Like I said, deplorable isn't a harsh enough word to describe their actions.
In any event, here's what some of you had to say.
Serenity Now writes, imagine being at a protest defending a regime that is literally shooting their own citizens protesting in the streets on the same day.
Yes, Serenity Now.
How odd that the people who escaped from Iran want nothing to do with it, but the homegrown Uber progressives championing communism think Iran is a fantastic place to live.
Too bad these idiots don't just move there.
Ray Fraser writes, I guess this is some info that we will never see on the CBC.
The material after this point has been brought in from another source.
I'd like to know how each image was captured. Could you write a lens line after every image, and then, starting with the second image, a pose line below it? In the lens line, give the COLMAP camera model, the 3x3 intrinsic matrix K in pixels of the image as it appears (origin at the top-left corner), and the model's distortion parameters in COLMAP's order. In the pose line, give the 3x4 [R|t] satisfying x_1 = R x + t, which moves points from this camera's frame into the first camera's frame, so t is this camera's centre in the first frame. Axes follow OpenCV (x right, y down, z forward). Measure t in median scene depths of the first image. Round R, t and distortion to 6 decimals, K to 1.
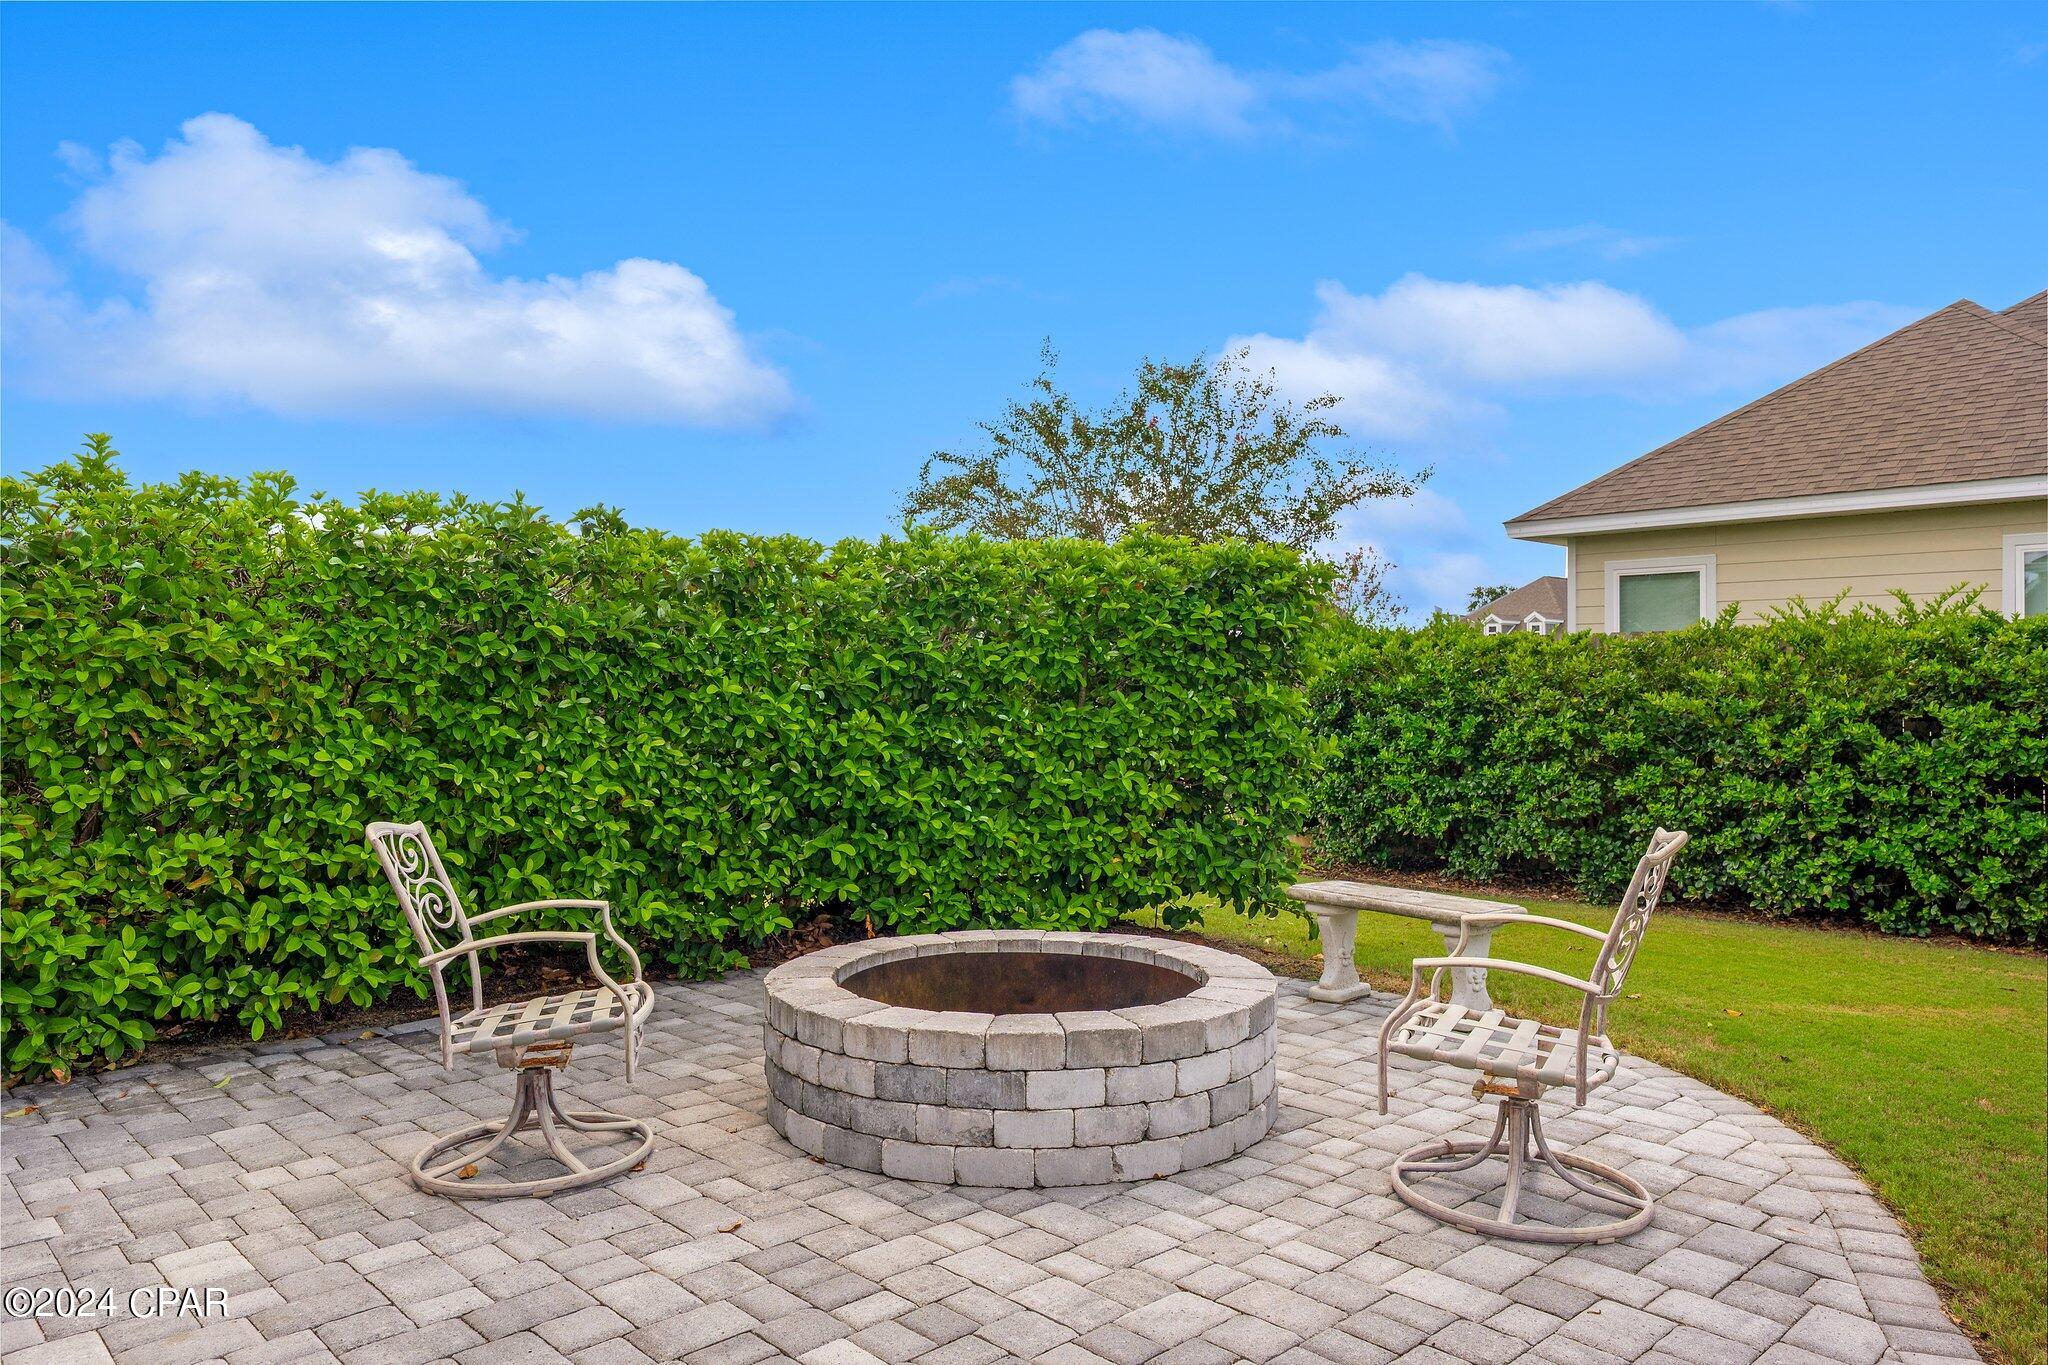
lens RADIAL K [[1419.9, 0, 1024.0], [0, 1419.9, 682.5], [0, 0, 1]] dist [0.000289, 0.000004]
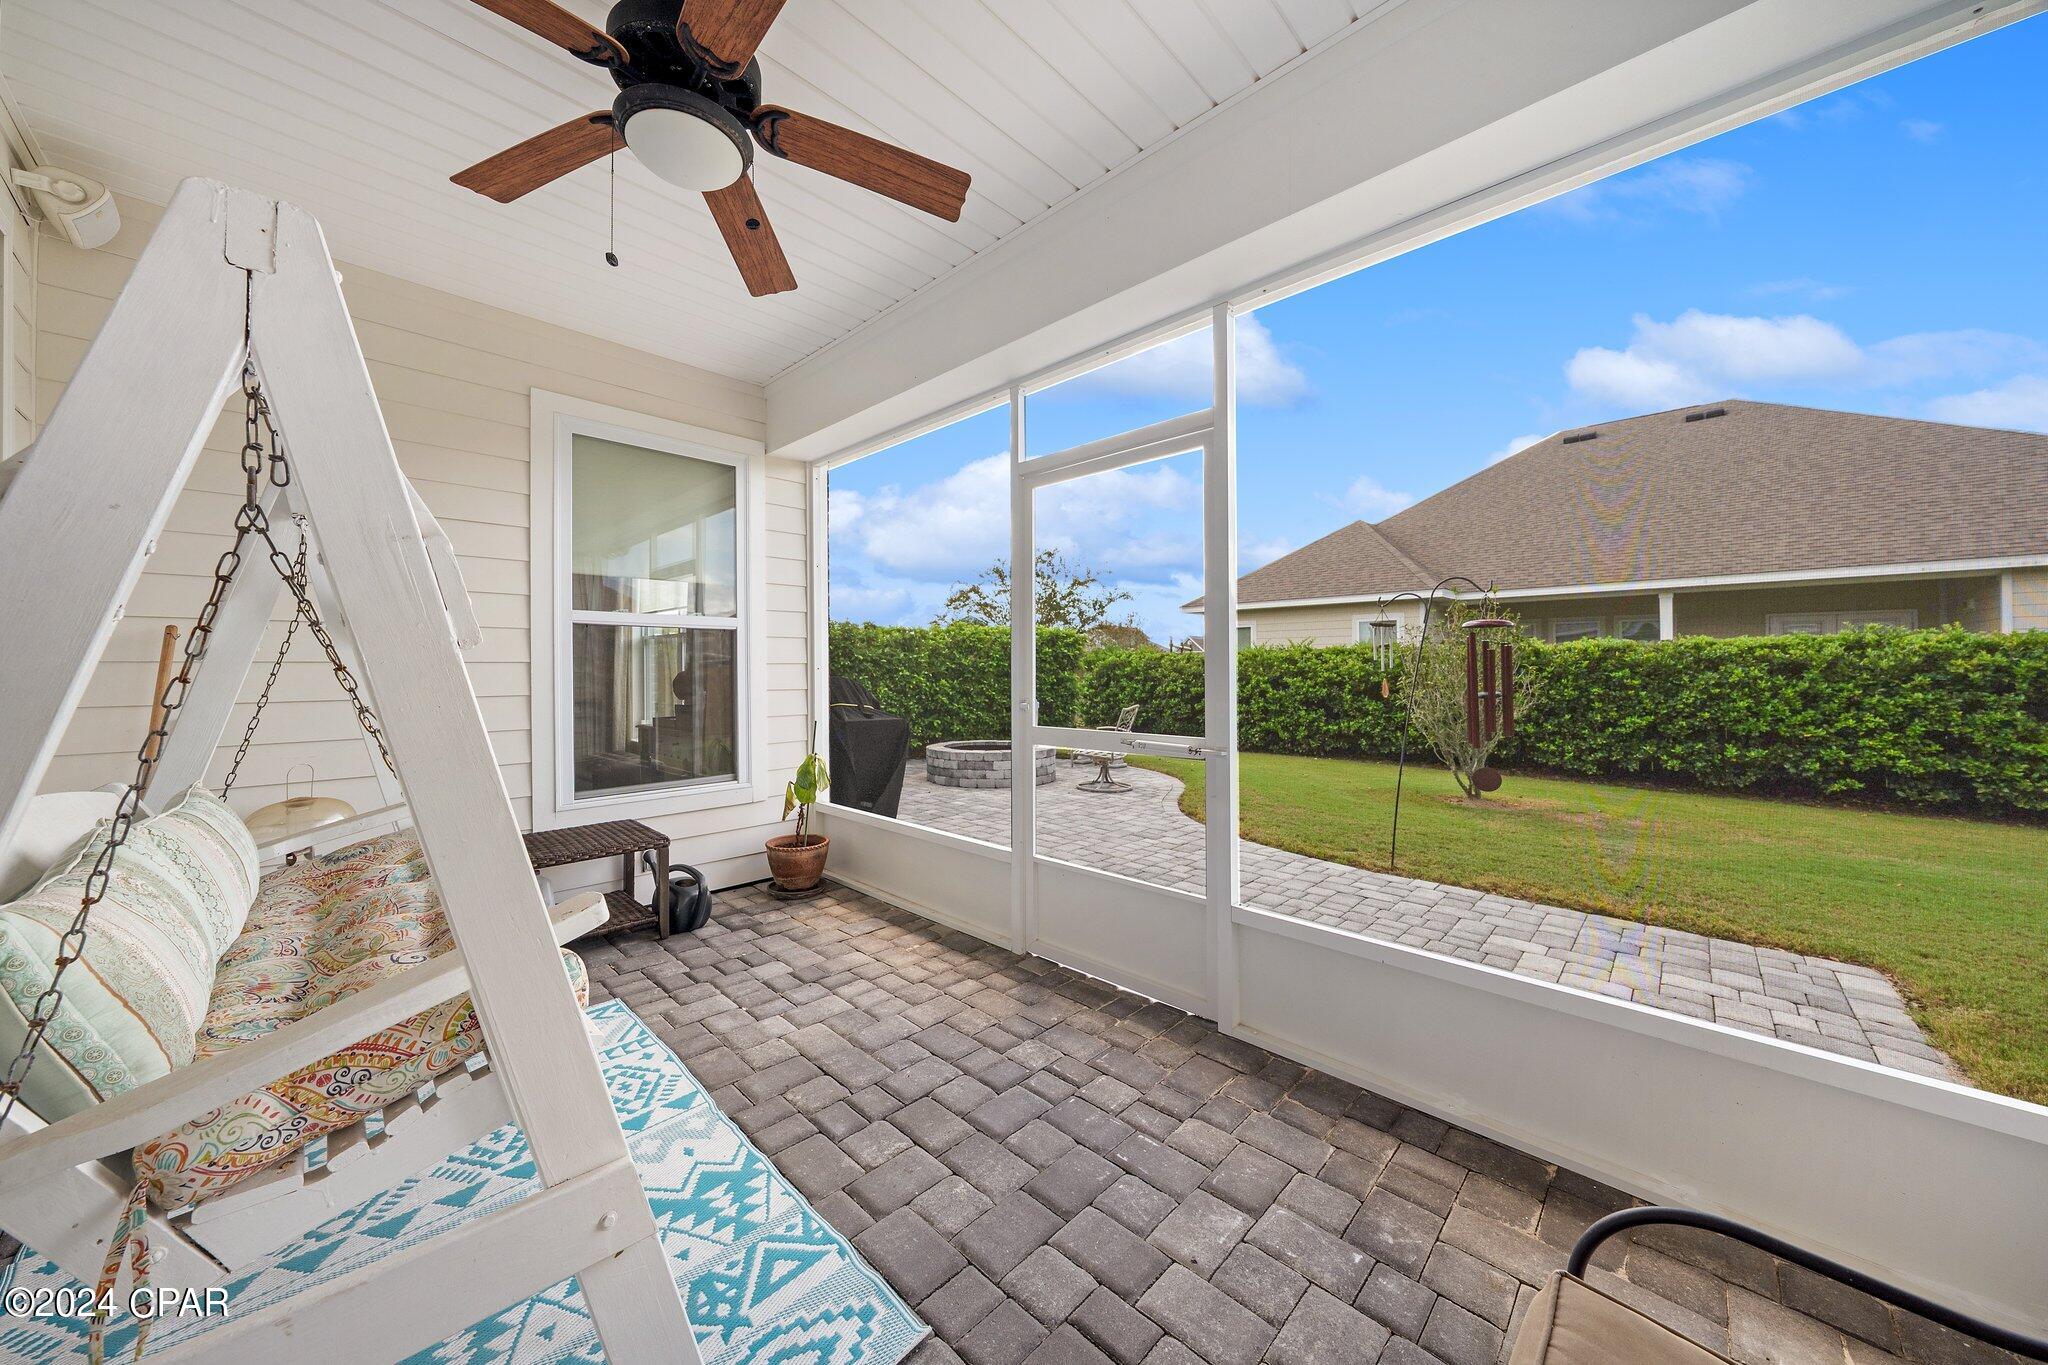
lens RADIAL K [[701.2, 0, 1024.0], [0, 701.2, 682.5], [0, 0, 1]] dist [0.000042, -0.000001]
pose [[0.998757, -0.002497, 0.049782, -0.005517], [0.001545, 0.999815, 0.019154, -0.004914], [-0.049820, -0.019054, 0.998576, -0.615344]]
Yes, Ray, I didn't see the mainstream media covering this, and I had a feeling of deja vu from a couple years ago when we were covering the hijab hoax protest by the Asian Canadian community.
In both cases, a CBC news van was driving down University Avenue, slowed down to take a look, and then sped away.
Apparently, covering either of those events just doesn't fit into the CBC narrative.
Pseudo-Petras writes, I feel so bad for that man who lost his sister and the children.
His grief is not ideological like those lefties.
Oh, I agree.
He was clearly in pain, and those lefties mocked him and shouted him down.
Gee, whatever happened to that bogus leftist saying of love Trump's hate.
Martin Denny writes, that guy that called you a fascist doesn't know what a fascist is.
I'm a CUPE member that makes, and it makes me sick that we have members who support terrorist attacks and other activities.
Well, you, sir, are my kind of CUPE member.
Sarah Cooper writes, thank you for doing a thankless job.
I appreciate seeing reality as it happens uncensored.
Well, you are most welcome, Sarah.
We just try to live up to our motto here at The Rebel, telling the other side of the story.
And HXKXRX writes, in France, it is exactly the same situation.
Same attitude from the same kind of people.
No knowledge, no arguments, no courage, just insulting good Iranian people.
Well, sorry to hear that, HXKXRX.
Let's hope that in this new decade, sanity returns to Western democracies and that regime change occurs in Iran.
Well, that wraps up another edition of Rebel Roundup.
Thanks so much for joining us.
See you next week.
And hey, folks, never forget, without risk, there can be no glory.